Exercise aim:
Emit all the data exactly as provided.

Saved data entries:
- - - - - - -

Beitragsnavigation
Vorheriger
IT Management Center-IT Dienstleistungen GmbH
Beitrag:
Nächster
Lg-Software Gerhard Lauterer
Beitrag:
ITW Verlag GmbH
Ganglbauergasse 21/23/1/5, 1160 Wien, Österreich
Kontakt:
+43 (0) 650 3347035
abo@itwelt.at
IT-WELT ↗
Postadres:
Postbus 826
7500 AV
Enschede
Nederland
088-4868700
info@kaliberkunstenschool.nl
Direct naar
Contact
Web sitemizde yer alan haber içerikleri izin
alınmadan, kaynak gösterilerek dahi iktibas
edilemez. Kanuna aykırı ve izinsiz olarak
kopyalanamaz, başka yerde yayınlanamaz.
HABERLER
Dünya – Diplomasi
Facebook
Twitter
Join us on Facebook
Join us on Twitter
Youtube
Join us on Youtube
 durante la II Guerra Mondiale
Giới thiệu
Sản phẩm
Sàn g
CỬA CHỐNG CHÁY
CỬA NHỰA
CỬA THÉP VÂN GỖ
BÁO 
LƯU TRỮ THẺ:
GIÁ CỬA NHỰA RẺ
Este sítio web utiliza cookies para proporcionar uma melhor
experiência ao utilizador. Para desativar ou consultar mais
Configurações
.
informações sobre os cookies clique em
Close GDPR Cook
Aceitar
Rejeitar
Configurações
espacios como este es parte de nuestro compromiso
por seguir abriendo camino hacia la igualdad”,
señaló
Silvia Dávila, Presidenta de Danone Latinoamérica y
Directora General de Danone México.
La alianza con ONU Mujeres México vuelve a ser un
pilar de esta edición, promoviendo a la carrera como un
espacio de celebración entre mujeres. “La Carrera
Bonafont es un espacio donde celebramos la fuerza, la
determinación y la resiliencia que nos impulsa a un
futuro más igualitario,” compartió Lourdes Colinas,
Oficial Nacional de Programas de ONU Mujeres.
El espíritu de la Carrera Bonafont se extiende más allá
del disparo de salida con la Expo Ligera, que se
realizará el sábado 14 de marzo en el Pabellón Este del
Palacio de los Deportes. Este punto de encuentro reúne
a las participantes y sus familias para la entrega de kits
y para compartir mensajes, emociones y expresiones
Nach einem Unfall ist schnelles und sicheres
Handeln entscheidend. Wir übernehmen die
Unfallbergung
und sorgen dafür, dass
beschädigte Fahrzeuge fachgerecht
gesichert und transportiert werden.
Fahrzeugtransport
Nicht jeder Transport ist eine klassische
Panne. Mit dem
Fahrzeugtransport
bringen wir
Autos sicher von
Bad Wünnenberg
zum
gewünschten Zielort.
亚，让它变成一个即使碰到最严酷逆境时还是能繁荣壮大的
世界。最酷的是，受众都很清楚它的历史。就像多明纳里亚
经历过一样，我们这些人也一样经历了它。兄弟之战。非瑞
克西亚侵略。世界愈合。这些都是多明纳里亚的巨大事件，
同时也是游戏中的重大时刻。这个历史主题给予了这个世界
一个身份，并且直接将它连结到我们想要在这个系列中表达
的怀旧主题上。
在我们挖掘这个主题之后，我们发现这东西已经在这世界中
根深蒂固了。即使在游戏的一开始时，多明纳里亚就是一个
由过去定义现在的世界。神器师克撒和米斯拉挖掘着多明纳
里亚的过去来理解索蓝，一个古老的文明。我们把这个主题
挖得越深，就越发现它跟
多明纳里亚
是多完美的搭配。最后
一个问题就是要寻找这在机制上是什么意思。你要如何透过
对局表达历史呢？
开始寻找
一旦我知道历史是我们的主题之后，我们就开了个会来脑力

- - - - - - -

Result for this task:
Beitragsnavigation
Vorheriger
IT Management Center-IT Dienstleistungen GmbH
Beitrag:
Nächster
Lg-Software Gerhard Lauterer
Beitrag:
ITW Verlag GmbH
Ganglbauergasse 21/23/1/5, 1160 Wien, Österreich
Kontakt:
+43 (0) 650 3347035
abo@itwelt.at
IT-WELT ↗
Postadres:
Postbus 826
7500 AV
Enschede
Nederland
088-4868700
info@kaliberkunstenschool.nl
Direct naar
Contact
Web sitemizde yer alan haber içerikleri izin
alınmadan, kaynak gösterilerek dahi iktibas
edilemez. Kanuna aykırı ve izinsiz olarak
kopyalanamaz, başka yerde yayınlanamaz.
HABERLER
Dünya – Diplomasi
Facebook
Twitter
Join us on Facebook
Join us on Twitter
Youtube
Join us on Youtube
 durante la II Guerra Mondiale
Giới thiệu
Sản phẩm
Sàn g
CỬA CHỐNG CHÁY
CỬA NHỰA
CỬA THÉP VÂN GỖ
BÁO 
LƯU TRỮ THẺ:
GIÁ CỬA NHỰA RẺ
Este sítio web utiliza cookies para proporcionar uma melhor
experiência ao utilizador. Para desativar ou consultar mais
Configurações
.
informações sobre os cookies clique em
Close GDPR Cook
Aceitar
Rejeitar
Configurações
espacios como este es parte de nuestro compromiso
por seguir abriendo camino hacia la igualdad”,
señaló
Silvia Dávila, Presidenta de Danone Latinoamérica y
Directora General de Danone México.
La alianza con ONU Mujeres México vuelve a ser un
pilar de esta edición, promoviendo a la carrera como un
espacio de celebración entre mujeres. “La Carrera
Bonafont es un espacio donde celebramos la fuerza, la
determinación y la resiliencia que nos impulsa a un
futuro más igualitario,” compartió Lourdes Colinas,
Oficial Nacional de Programas de ONU Mujeres.
El espíritu de la Carrera Bonafont se extiende más allá
del disparo de salida con la Expo Ligera, que se
realizará el sábado 14 de marzo en el Pabellón Este del
Palacio de los Deportes. Este punto de encuentro reúne
a las participantes y sus familias para la entrega de kits
y para compartir mensajes, emociones y expresiones
Nach einem Unfall ist schnelles und sicheres
Handeln entscheidend. Wir übernehmen die
Unfallbergung
und sorgen dafür, dass
beschädigte Fahrzeuge fachgerecht
gesichert und transportiert werden.
Fahrzeugtransport
Nicht jeder Transport ist eine klassische
Panne. Mit dem
Fahrzeugtransport
bringen wir
Autos sicher von
Bad Wünnenberg
zum
gewünschten Zielort.
亚，让它变成一个即使碰到最严酷逆境时还是能繁荣壮大的
世界。最酷的是，受众都很清楚它的历史。就像多明纳里亚
经历过一样，我们这些人也一样经历了它。兄弟之战。非瑞
克西亚侵略。世界愈合。这些都是多明纳里亚的巨大事件，
同时也是游戏中的重大时刻。这个历史主题给予了这个世界
一个身份，并且直接将它连结到我们想要在这个系列中表达
的怀旧主题上。
在我们挖掘这个主题之后，我们发现这东西已经在这世界中
根深蒂固了。即使在游戏的一开始时，多明纳里亚就是一个
由过去定义现在的世界。神器师克撒和米斯拉挖掘着多明纳
里亚的过去来理解索蓝，一个古老的文明。我们把这个主题
挖得越深，就越发现它跟
多明纳里亚
是多完美的搭配。最后
一个问题就是要寻找这在机制上是什么意思。你要如何透过
对局表达历史呢？
开始寻找
一旦我知道历史是我们的主题之后，我们就开了个会来脑力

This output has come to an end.